Mimi kept her lips zipped. She was not going to apologize for what her father had done. But it seemed Lazar wasn’t looking for an apology.
He made Mimi laugh with his running commentary of what the hospitality fridge had to offer in the way of alcoholic diversion. It reminded her of when they first started seeing each other. How he was always explaining how things worked: how subways ran on the energy created by people on treadmills in gyms all over the city; how smog was necessary to hide the hooks that held up the skyscrapers. He would take her to obscure dives he had discovered, where the waiters knew him and treated him like a king and her, like the king’s consort. She could hear that same sense of wound-too-tight fun in his voice tonight. Then he sighed and she expected the worst. But he surprised her. Well, he had always been surprising.
“I have been crazy,” he said. “I thought crazy in love but perhaps, really, just crazy. No?”
She had a lump in her throat. Was this a setup?
“Are you still there?” he asked, his voice gentle. But she couldn’t speak. “If you have hung up,” he said, “I will just keep talking anyway and then tell myself we had this discussion and it’s, as you would say, all good.”
“I’m still here,” she said.
“Good, because I would rather talk to you than to myself, but I wouldn’t blame you for hanging up.”
Mimi swallowed hard. Was this a trap? “I’m sorry,” she said. “I…” But she wasn’t sure what she could add. She was sorry in a way and she wasn’t really sorry in another way, but she was confused and wary.
“You have no reason to be sorry,” he said. “This wild-goose chase was not your idea. And even if it was, I gave you no options.” He sighed. “Sophia has left me,” he said.
“You told me.”
“But I only told you half a truth,” he said. “It wasn’t because of you, Meem. It was because of me. I have been unfaithful for so long. I thought it was different with you. You know? Different. Ah, of course you know. Well, now I know, too. Crazy, hey?” She heard the sound of another cap being snapped open on another tiny bottle. “A slow learner,” he said, and chuckled sadly.
“Lazar,” she said. “It was fun—at first, I mean.”
He laughed again, a little drunkenly. “At first, yes,” he said, but not unkindly.
“I didn’t want to run away, but I couldn’t think of … You were so…”
“No, don’t remind me!” he said. “It is painful to think of the last couple of months. You were clever to go. You are a clever girl. A talented girl.”
Mimi could feel the tears coming, welling up in her. Relief and release from all that anger. And sadness, too. Sadness at the part she had played in this.
“You will not have to worry about me being a pest anymore.”
“Lazar, I—”
“No. It’s true. I have been a pest. But I have come to my senses, okay? And I am leaving NYU.”

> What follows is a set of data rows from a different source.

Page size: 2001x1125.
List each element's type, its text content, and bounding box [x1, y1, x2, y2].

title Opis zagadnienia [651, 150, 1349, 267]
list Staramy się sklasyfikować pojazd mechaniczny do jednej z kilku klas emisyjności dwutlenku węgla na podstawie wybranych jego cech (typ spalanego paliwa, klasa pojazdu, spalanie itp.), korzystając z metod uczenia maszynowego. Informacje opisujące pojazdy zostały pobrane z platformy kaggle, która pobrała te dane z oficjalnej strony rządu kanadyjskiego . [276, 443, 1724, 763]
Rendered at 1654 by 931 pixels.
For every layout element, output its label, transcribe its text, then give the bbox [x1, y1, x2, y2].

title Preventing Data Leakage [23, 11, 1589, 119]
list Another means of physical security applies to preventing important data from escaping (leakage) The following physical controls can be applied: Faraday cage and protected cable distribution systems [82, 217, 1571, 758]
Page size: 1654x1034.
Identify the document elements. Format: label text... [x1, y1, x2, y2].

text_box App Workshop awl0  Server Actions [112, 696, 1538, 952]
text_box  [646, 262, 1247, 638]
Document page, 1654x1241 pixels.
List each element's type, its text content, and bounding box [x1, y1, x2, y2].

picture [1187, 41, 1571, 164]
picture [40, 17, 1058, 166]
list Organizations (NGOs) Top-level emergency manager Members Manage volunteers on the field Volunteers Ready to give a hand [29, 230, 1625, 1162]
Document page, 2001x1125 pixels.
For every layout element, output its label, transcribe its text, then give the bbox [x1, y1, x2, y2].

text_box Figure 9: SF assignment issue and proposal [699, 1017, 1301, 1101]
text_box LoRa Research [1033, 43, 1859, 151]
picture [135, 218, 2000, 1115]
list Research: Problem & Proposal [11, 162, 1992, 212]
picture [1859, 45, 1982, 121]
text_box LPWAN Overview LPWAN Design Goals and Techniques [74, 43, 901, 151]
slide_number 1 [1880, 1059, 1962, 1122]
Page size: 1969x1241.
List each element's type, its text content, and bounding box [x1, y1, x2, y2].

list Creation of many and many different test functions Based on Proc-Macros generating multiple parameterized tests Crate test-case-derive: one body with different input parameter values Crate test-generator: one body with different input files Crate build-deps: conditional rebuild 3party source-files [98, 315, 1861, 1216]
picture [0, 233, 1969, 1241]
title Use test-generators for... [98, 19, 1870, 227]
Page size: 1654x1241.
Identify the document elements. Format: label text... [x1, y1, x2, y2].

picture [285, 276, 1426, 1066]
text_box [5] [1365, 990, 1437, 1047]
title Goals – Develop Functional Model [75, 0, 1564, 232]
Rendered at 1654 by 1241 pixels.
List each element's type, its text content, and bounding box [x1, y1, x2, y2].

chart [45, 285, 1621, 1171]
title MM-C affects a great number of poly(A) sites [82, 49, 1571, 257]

Mimi was on her guard again. “What do you mean?”
“I mean what I say. There were rumors in the department. My reputation was … how can I put this delicately?” He laughed. “I
cannot
put it delicately. Let’s just say, my reputation was catching up to me. So, to save myself the mortification of being dismissed, I have offered my resignation.”
“Lazar, I never said anything—”
“To the dean? Of course, you didn’t. You didn’t need to. I have no one to blame but myself. But all is not lost. I have found work.”